The physics of roller bearings, pt. 1
The reason vibration isolation is important is that low frequency vibration and forces related to that vibration affects the audio signal, including but not limited to the wiring in the wall, the wall outlets, the wall plates and the wall itself, wire in cables and power cords, internal wiring and electronic elements in the components and speakers. The audio signal itself is not (rpt not) a vibration per se or at least it SHOULD NOT BE but is affected by forces F of external vibration. Like magnetic field lines on a magnet are affected by rapidly moving the magnet manually.
The entire building is subjected to continuous seismic waves that are produced by many things including Earth crust motion, wave action on shore lines, trucks, buses, subways, cars, construction, footfall, wind. The entire building is forced to move in many directions. Seismic waves have six directions of motion, including three rotational directions. The horizontal plane x-z represents the other two directions 🔛, vertical y is the sixth direction 🔝. The three rotational directions are around the x, y and z axes.

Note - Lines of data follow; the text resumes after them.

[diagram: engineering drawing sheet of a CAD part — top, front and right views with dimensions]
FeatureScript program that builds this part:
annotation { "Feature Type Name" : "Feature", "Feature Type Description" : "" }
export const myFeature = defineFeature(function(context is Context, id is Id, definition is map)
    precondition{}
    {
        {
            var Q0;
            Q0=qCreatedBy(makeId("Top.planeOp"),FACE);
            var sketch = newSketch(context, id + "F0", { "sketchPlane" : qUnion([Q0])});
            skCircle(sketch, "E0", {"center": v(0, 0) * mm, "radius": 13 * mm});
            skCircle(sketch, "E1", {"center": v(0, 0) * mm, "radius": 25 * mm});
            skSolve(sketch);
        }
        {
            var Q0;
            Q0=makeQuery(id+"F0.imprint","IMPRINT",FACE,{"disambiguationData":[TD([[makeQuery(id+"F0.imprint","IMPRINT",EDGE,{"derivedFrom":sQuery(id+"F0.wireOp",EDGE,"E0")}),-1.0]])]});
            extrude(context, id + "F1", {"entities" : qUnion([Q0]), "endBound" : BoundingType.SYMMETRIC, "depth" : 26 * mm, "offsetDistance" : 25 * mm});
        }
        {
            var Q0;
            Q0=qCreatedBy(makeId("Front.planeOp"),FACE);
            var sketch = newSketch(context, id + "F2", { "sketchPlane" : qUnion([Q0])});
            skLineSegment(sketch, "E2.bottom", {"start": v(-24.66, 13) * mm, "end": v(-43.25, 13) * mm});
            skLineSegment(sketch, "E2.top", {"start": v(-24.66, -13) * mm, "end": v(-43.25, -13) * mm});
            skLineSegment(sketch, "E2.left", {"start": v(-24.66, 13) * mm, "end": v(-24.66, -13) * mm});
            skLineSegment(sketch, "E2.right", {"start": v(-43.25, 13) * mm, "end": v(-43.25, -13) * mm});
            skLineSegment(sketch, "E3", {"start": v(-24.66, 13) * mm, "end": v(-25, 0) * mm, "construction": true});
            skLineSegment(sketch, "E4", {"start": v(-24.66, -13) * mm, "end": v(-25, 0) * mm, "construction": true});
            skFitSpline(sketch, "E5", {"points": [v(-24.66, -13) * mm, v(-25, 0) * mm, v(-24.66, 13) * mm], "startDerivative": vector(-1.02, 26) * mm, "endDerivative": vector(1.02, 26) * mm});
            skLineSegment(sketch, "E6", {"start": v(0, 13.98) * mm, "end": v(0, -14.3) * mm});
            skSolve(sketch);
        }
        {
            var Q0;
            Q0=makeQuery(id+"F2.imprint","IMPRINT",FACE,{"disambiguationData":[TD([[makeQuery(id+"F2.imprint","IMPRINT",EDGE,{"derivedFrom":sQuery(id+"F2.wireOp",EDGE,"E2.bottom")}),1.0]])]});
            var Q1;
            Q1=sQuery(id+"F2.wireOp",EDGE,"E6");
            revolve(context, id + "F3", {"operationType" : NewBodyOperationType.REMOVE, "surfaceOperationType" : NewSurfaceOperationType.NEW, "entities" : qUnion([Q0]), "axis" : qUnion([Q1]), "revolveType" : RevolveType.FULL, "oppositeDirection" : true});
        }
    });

The analogy to seismic waves and its influence on a building and everything inside the building is a boat ⛵️on the ocean when a waves in one direction passes under it. The boat moves vertically, sideways and also rotates back and forth as the wave passes under it. Waves in other directions affect the boat similarly but the boat moves in different directions according to the direction of the other waves. In order to reduce or eliminate forces F that seismic waves produce on the audio signal the entire audio system should be isolated, decoupled from the building. An object will remain at rest unless acted on by an external force. I’m disregarding acoustic waves in the room for this part of the explanation.
Roller bearings are interesting because they are capable of isolating the component in several directions of motion, low in cost, depending on how the roller bearings are designed. The most simple design is a cup with a flat bottom that has small diameter base so the ball can not move very far. Three of these roller bearing assemblies will provide good isolation in the horizontal plane and in the twist rotational direction around the vertical y axis. If the cup is concave the component can be isolated against forces in the other two rotational directions. The roller bearings are not effective in the vertical direction, well, perhaps a bit, never say never. The vertical direction can be easily handled by springs, very effective in the vertical.
Materials for the cup and bearing should be chosen with the goal of keeping friction very low, I.e., smooth very hard surfaces.